I uttered a silent prayer of thanks for the urge that had prompted Anita to want to leave Hartford. “There’s got to be more to this racket than just those twenty-three names on the original deed of trust Jill found,” I said. Even at two hundred fifty dollars a week apiece, that isn’t paying for the services of a guy like Smeissen. Round-the-clock surveillance on me? That must have cost you a bundle, Masters.”

 

“Tony,” Masters said conversationally, “hit the girl. Hard.”

 

Jill gave a gasp, a scream held back. Good girl. Lots of guts. “You kill the girl, Masters, you got nothing to stop me,” I said. “You’re in a little ol’ jam. The minute Tony takes that gun off her, she’s going to roll on the floor and get behind that big chair, and I’m going to jump Tony and break his neck.

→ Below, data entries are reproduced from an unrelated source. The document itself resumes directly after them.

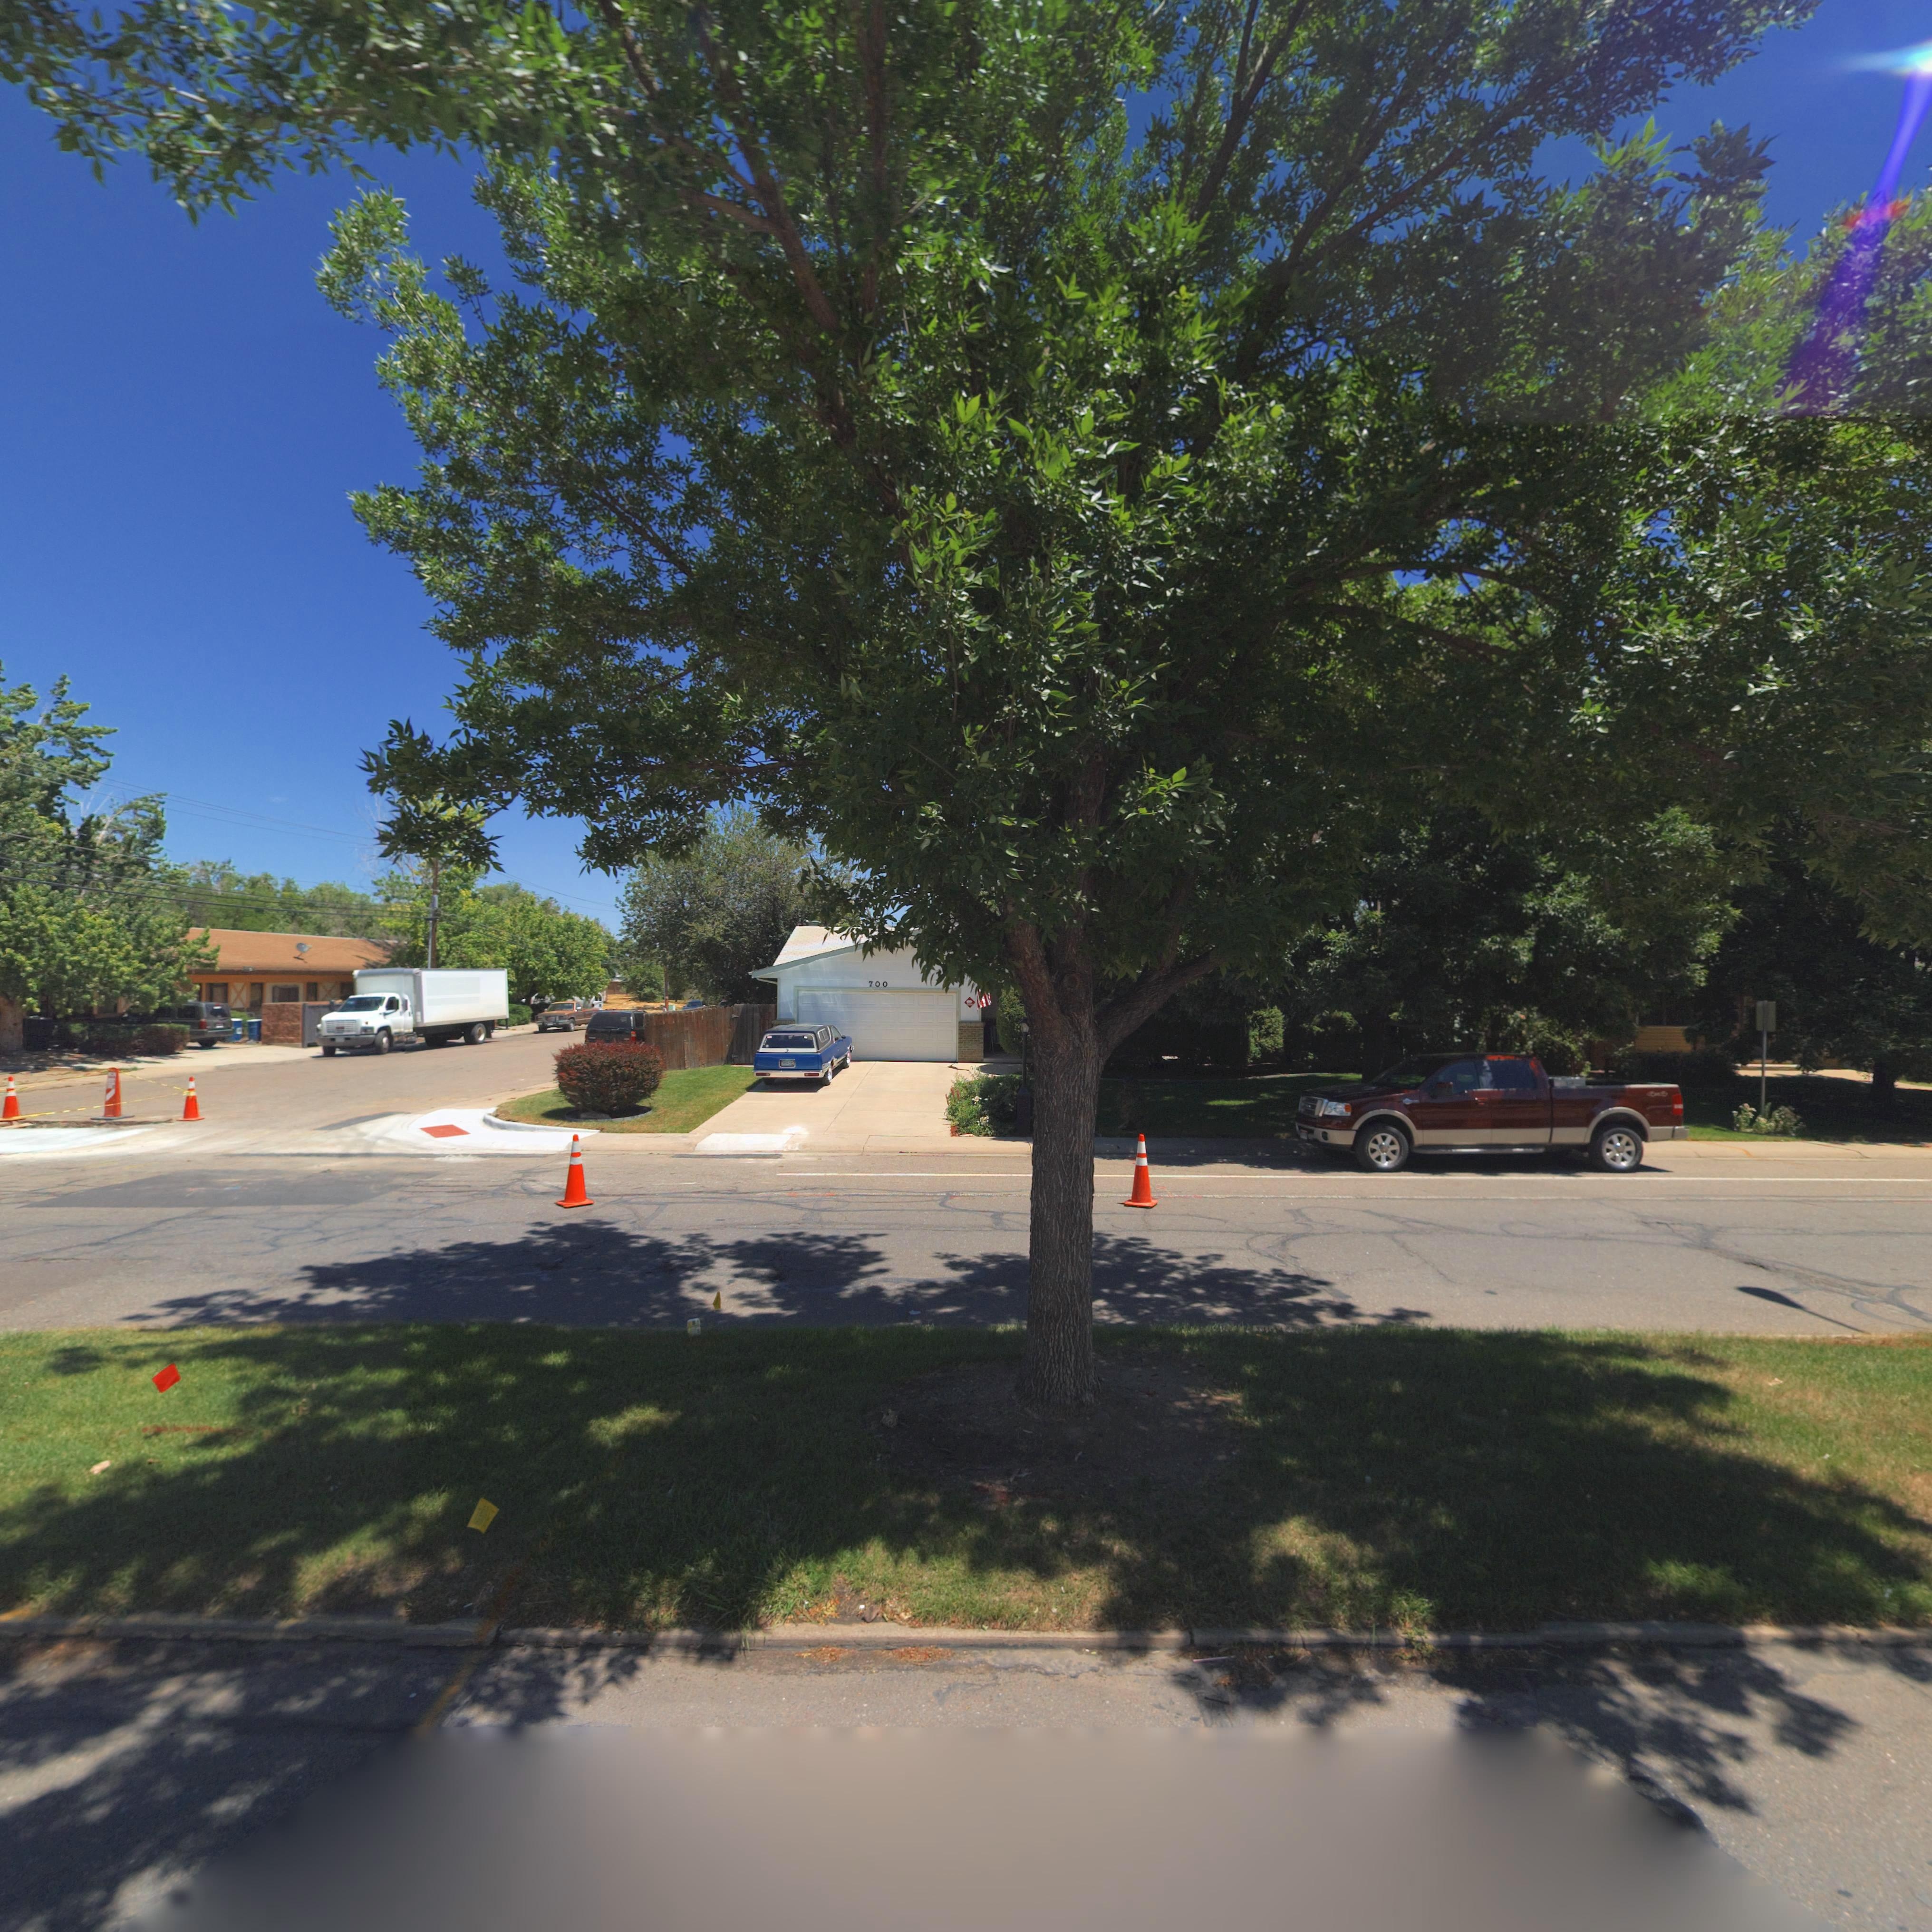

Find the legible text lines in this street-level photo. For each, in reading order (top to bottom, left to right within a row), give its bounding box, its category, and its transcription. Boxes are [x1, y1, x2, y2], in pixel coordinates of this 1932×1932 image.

[867, 980, 888, 987] StreetNumber: 700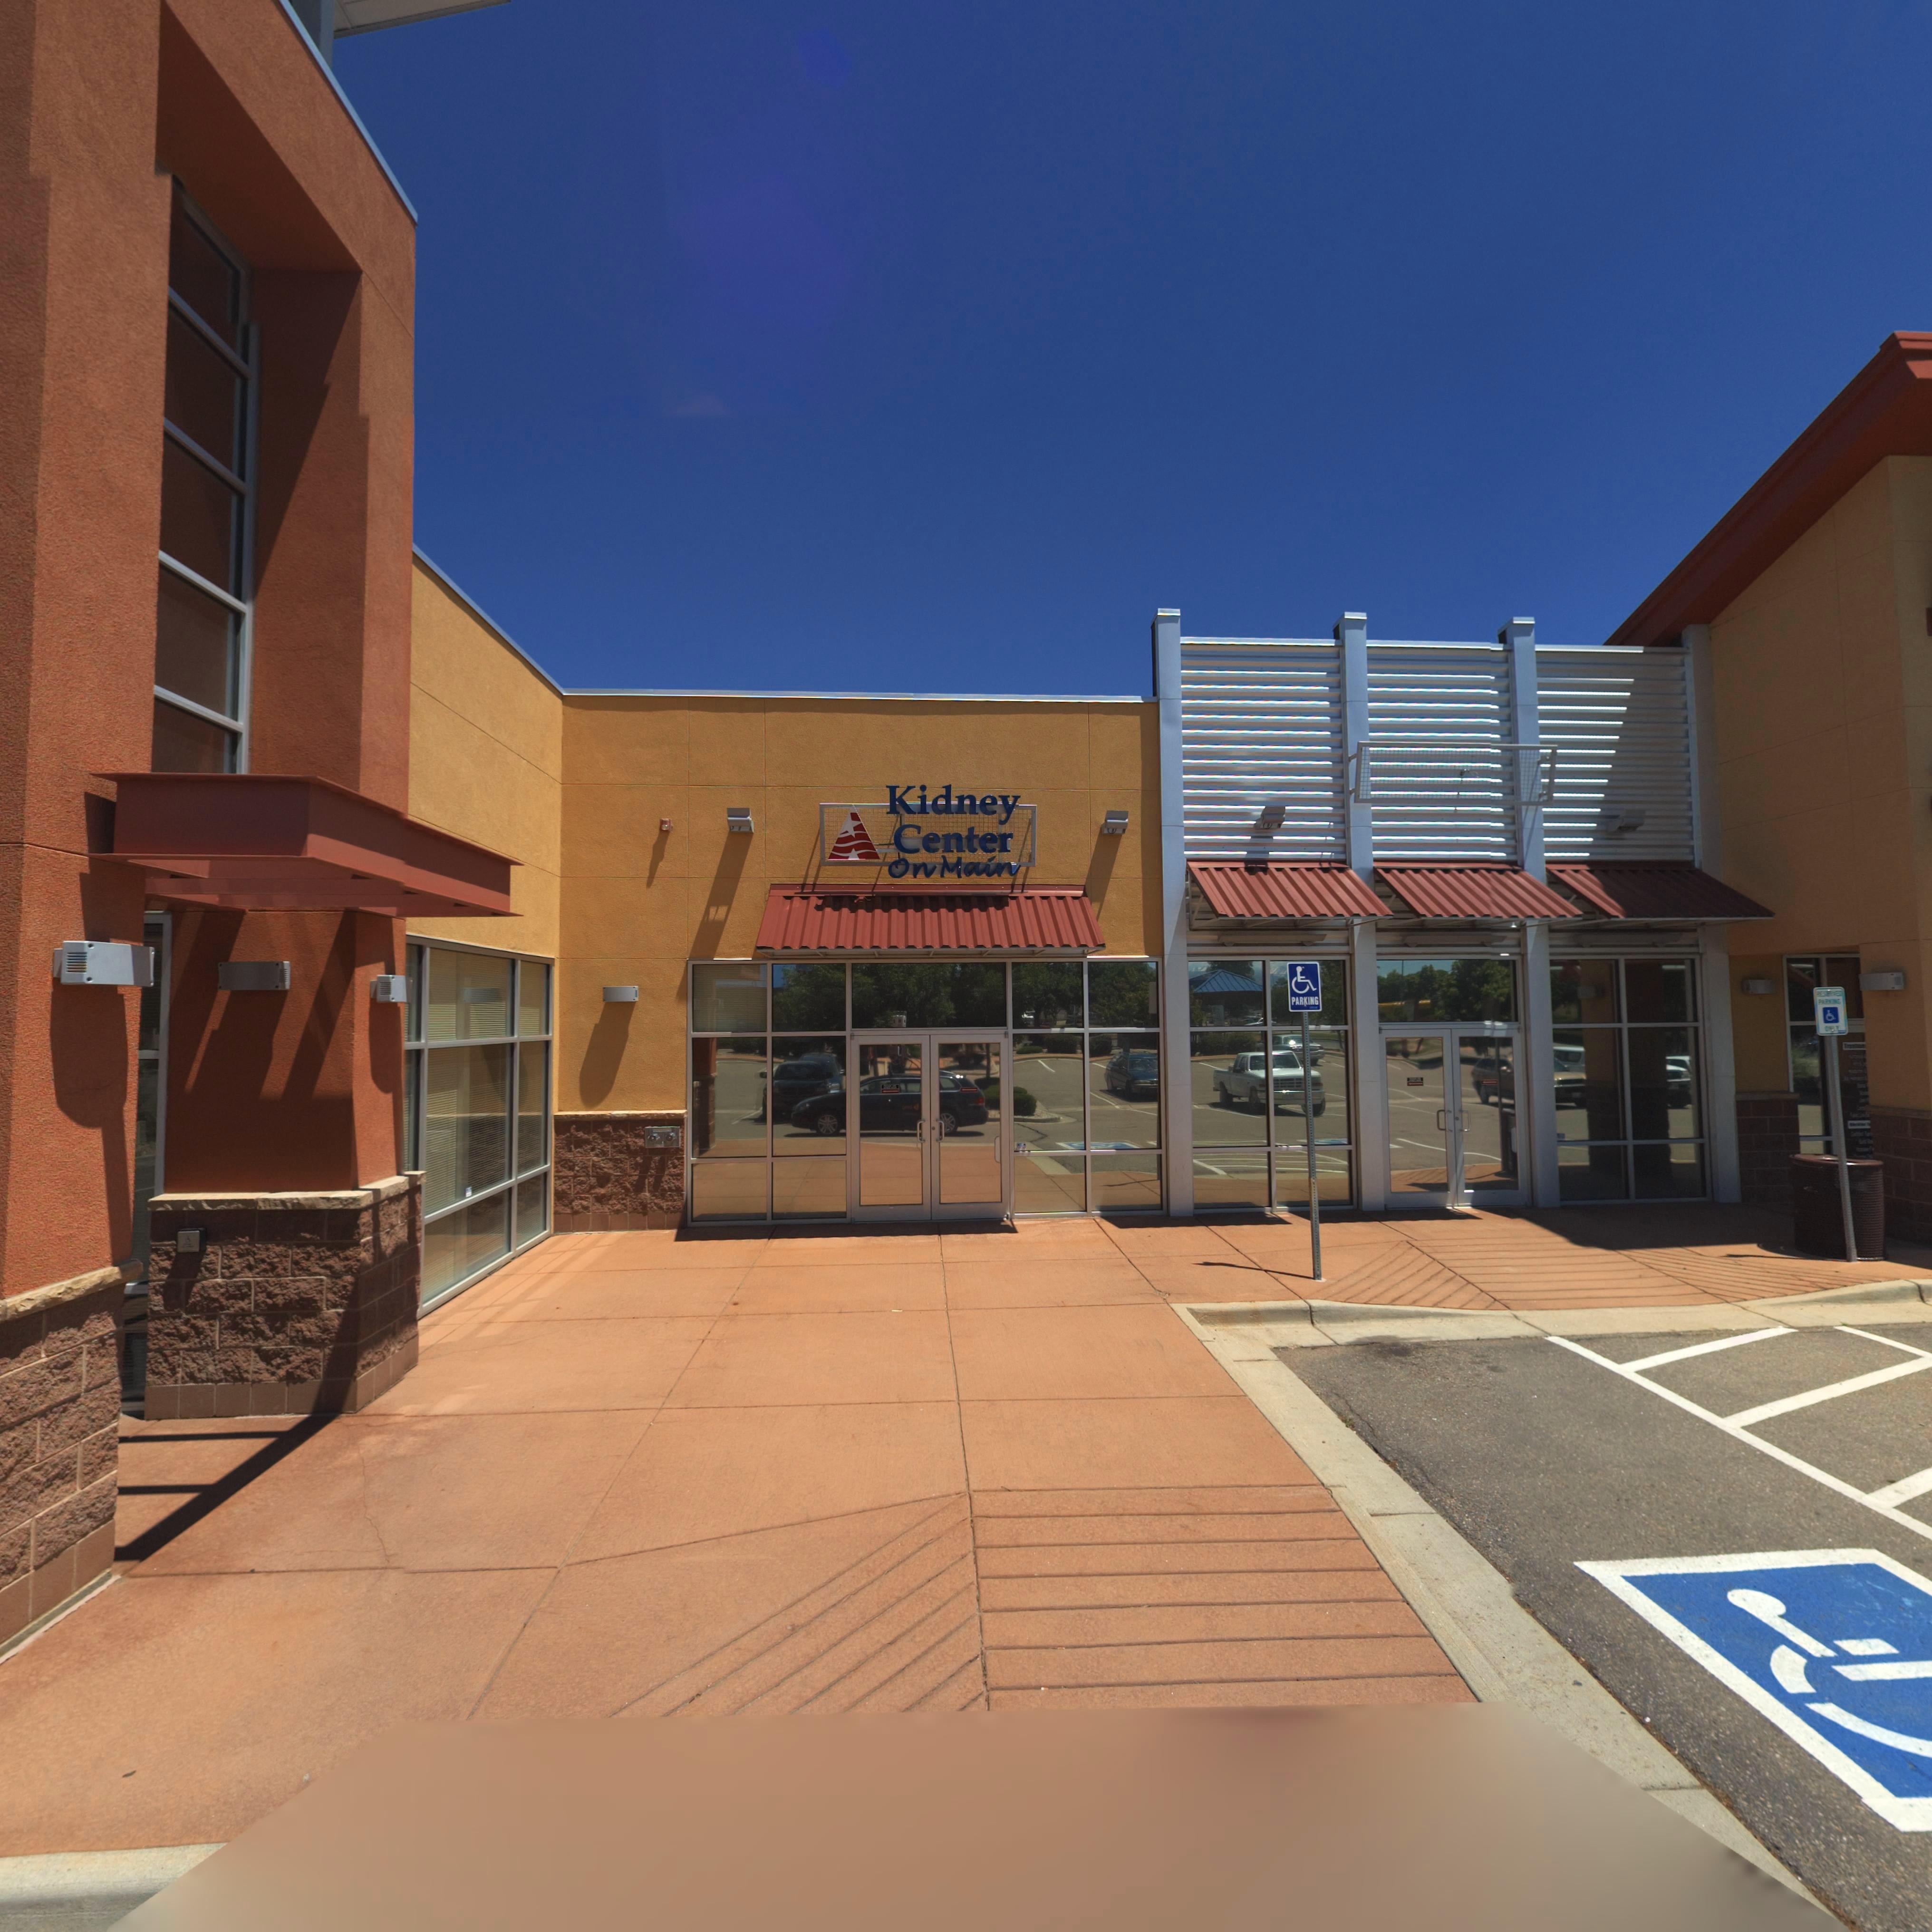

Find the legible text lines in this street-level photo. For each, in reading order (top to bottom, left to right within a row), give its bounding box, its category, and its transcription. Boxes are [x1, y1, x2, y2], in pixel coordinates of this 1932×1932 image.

[885, 783, 1024, 827] BusinessName: Kidney
[892, 823, 1015, 854] BusinessName: Center
[886, 854, 1024, 879] BusinessName: On Main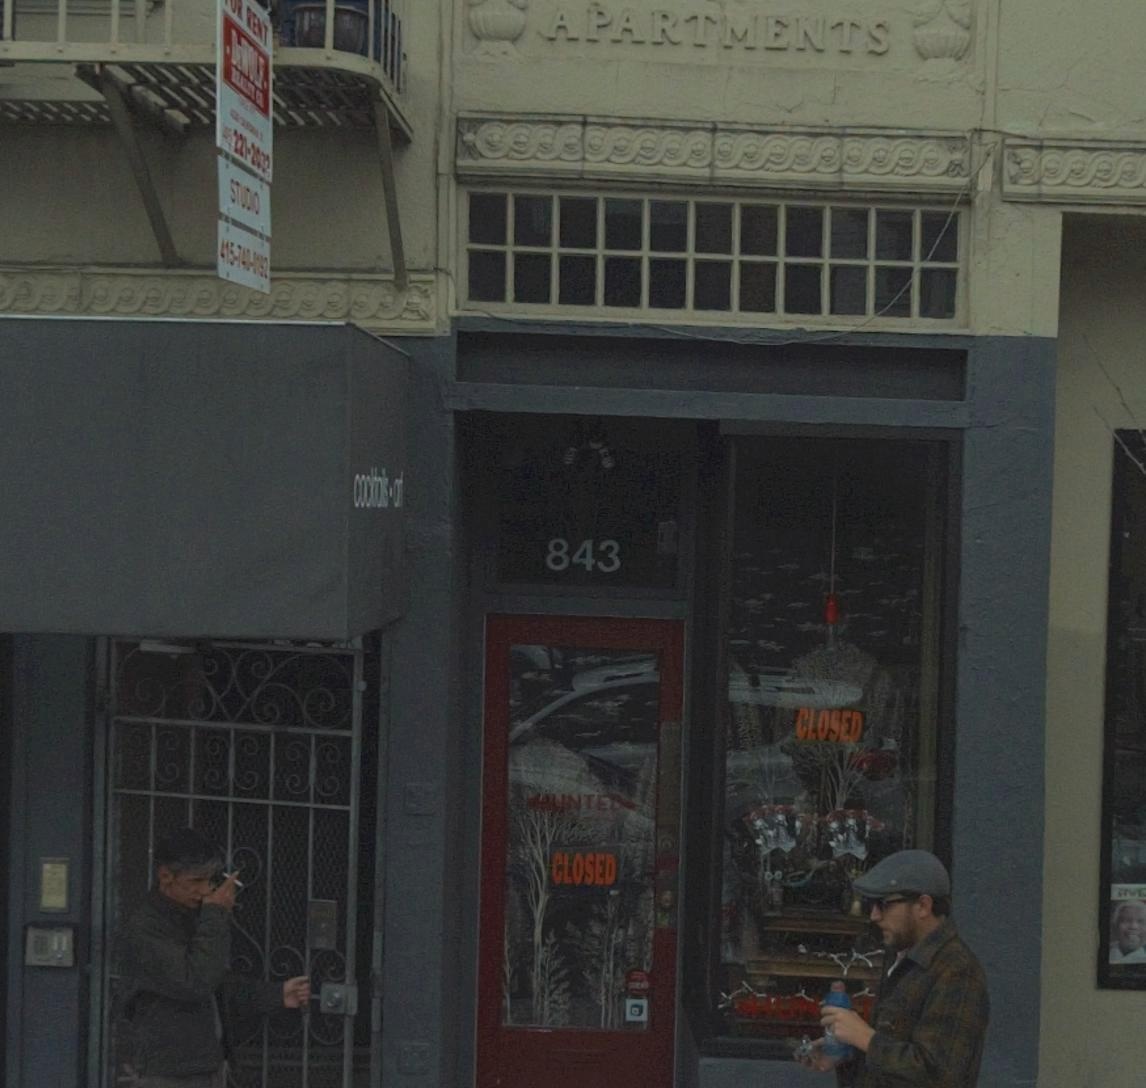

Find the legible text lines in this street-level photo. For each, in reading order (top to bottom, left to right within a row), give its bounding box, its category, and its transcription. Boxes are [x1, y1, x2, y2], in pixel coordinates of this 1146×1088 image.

[246, 4, 269, 48] None: RENT
[544, 5, 892, 57] None: APARTMENTS
[232, 127, 271, 179] None: 221-2***
[230, 177, 261, 218] None: STUD*O
[218, 236, 269, 281] None: 415-74******
[352, 466, 405, 509] None: coc********
[544, 537, 623, 574] StreetNumber: 843
[794, 706, 864, 744] None: CLOSED
[523, 792, 624, 813] None: **UNTE*
[550, 851, 618, 886] None: CLOSED
[749, 993, 820, 1023] None: HUN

And if he kills her, the same thing will happen. So sure, I don’t want to watch you rough up Jill, but you’re using up your weapon doing it.”

 

“Go ahead and kill Warchoski,” Earl squeaked. “You’re going to sooner or later anyway.”

 

Masters shook his head. “Not until we know where the McGraw girl is.”

 

“Tell you what, Yardley,” I offered. “I’ll trade you Jill for Anita. You send the kid outside, let her go home, and I’ll tell you where Anita is.”

 

Masters actually wasted a minute thinking about it. “You do think I’m dumb, don’t you? If I let her go, all she’ll do is call the police.”

 

“Of course I think you’re dumb. As Dick Tracy once put it so well, all crooks are dumb. How many fake claimants do you have pulling indemnity payments into that dummy account? ”

 

He laughed, his fake-hearty laugh again. “Oh, close to three hundred now, set up in different parts of the country. That deed of trust is quite outdated, and I see John never bothered to go back and check the original to see how it was growing.”

 

“What was his cut for overseeing the account?”